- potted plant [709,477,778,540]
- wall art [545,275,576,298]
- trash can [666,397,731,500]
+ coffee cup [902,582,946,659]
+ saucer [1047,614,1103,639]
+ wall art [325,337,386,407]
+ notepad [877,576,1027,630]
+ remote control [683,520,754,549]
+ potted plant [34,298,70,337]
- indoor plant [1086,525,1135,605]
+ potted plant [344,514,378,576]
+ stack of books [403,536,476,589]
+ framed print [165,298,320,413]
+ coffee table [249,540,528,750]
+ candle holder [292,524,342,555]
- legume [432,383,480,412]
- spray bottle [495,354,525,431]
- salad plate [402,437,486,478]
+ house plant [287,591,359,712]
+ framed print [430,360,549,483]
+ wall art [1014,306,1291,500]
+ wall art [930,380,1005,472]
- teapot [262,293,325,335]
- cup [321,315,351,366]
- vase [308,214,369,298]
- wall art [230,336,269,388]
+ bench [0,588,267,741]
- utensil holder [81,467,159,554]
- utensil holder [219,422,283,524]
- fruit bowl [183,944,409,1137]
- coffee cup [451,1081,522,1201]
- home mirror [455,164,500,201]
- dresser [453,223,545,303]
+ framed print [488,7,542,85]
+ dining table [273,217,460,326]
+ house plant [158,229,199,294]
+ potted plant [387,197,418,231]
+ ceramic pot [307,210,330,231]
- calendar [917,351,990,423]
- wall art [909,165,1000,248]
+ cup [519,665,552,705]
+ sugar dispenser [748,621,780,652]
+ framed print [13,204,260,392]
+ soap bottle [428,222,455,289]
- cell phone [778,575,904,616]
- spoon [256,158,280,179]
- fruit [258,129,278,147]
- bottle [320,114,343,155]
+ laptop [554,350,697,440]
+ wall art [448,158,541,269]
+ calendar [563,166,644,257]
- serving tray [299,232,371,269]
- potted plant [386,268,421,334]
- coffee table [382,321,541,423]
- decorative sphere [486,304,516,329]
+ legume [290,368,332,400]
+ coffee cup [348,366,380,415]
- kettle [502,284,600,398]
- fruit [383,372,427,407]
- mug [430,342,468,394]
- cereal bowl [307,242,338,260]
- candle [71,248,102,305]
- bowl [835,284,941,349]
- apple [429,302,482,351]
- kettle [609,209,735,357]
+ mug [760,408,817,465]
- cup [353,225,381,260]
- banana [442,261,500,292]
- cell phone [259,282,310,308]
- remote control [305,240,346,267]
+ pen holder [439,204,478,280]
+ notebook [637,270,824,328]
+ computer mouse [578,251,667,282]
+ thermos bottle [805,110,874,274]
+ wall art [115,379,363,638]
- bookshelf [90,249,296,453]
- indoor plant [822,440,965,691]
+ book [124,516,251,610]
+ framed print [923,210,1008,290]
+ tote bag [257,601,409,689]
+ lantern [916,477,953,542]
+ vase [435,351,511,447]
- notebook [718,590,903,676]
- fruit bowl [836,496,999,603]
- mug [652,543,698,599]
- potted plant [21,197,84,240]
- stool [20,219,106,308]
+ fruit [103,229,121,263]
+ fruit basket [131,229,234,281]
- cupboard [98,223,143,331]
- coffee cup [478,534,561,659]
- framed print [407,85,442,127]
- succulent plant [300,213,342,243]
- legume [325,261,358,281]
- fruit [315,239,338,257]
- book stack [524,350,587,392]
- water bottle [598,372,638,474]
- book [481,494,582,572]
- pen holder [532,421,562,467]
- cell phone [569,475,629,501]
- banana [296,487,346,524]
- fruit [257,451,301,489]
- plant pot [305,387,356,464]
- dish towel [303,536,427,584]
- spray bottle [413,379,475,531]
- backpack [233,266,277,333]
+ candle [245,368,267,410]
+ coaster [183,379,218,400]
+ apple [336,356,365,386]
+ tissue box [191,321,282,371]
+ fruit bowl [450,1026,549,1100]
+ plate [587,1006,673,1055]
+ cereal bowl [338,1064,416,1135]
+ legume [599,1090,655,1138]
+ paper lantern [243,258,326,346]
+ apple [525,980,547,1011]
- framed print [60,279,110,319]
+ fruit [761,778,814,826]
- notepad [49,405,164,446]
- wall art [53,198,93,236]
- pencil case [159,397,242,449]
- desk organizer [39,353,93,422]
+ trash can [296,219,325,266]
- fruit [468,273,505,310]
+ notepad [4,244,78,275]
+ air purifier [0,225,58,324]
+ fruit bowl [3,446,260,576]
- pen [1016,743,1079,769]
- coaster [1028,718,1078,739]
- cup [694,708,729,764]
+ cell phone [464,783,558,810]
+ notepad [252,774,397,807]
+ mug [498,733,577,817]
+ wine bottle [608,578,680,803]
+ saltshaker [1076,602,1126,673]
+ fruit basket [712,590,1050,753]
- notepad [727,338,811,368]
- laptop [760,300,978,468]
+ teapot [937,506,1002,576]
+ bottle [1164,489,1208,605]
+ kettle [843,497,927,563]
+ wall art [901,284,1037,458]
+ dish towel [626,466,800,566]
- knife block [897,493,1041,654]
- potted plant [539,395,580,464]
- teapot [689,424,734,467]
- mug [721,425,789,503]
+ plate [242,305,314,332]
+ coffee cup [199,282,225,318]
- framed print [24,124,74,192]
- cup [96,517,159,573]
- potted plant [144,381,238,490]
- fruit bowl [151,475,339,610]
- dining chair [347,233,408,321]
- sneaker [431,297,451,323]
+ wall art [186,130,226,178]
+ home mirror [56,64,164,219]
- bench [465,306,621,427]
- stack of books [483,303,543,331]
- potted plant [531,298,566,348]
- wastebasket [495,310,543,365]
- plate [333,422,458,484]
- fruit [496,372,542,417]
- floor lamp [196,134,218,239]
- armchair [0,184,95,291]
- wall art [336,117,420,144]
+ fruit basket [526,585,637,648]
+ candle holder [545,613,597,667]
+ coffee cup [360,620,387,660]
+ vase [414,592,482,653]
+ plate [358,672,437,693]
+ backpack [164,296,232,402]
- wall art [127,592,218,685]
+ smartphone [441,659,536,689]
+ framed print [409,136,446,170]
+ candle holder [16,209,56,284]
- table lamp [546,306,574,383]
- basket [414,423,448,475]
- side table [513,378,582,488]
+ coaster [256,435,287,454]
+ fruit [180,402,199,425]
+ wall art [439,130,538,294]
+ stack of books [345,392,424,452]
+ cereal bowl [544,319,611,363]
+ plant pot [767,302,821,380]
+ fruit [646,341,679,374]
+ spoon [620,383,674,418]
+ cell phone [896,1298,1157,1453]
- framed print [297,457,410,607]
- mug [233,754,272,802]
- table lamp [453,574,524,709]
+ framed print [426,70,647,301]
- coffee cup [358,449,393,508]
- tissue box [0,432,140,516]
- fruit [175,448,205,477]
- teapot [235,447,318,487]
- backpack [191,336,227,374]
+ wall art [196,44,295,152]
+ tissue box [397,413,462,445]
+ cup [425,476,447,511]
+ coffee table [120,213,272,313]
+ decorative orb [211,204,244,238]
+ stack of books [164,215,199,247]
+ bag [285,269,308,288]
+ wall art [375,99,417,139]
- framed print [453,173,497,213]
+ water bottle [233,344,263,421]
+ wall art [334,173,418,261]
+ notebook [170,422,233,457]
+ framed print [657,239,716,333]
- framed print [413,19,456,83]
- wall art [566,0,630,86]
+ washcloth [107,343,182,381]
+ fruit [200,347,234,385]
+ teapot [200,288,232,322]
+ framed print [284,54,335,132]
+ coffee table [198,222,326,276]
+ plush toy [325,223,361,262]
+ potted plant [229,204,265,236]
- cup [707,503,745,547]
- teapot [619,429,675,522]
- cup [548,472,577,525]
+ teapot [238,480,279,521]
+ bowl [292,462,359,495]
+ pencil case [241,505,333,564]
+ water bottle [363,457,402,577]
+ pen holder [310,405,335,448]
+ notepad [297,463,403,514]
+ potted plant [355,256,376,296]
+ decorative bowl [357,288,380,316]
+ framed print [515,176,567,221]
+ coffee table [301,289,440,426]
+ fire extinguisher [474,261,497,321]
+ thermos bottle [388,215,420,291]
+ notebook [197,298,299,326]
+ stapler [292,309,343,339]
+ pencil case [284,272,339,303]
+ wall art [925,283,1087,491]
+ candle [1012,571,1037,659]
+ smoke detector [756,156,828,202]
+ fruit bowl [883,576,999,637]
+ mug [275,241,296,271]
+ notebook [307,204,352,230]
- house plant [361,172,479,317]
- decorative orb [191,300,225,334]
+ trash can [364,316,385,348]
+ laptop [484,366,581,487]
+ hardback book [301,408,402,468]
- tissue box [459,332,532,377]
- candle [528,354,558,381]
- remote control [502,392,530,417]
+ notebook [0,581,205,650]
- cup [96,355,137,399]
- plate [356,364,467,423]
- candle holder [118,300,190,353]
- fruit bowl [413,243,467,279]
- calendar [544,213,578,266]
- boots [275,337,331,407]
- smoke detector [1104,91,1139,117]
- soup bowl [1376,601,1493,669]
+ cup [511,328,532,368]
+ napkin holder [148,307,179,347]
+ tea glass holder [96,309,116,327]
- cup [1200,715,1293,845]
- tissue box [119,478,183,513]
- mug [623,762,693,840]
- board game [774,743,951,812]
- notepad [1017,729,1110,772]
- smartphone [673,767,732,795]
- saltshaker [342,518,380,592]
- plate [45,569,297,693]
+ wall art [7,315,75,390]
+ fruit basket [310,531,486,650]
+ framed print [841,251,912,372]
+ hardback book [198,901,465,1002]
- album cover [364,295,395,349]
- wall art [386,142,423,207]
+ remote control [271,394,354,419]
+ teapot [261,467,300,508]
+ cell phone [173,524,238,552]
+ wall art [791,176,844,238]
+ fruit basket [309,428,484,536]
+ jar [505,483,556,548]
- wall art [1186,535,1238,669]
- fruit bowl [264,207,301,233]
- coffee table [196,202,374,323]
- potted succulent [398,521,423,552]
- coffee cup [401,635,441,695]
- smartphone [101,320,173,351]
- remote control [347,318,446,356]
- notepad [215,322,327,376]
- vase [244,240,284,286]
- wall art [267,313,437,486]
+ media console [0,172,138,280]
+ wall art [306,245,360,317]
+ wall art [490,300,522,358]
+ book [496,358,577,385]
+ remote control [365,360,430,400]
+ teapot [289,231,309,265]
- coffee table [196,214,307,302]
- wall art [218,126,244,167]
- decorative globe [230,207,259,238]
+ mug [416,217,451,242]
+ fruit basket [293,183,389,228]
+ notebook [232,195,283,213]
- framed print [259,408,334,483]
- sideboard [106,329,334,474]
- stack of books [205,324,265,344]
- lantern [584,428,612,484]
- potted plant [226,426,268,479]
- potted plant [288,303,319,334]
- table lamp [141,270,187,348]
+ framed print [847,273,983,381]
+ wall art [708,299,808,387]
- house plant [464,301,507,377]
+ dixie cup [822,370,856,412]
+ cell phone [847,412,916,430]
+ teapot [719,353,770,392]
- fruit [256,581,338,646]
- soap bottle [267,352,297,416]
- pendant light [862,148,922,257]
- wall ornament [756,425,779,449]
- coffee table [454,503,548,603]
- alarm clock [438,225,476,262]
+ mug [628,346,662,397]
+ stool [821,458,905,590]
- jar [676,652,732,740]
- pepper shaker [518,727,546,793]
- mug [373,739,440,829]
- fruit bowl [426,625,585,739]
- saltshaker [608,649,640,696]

— Your instructions —
From the data above, give the number of lines that hold "notepad", without anything else.

— Output of the exercise —
8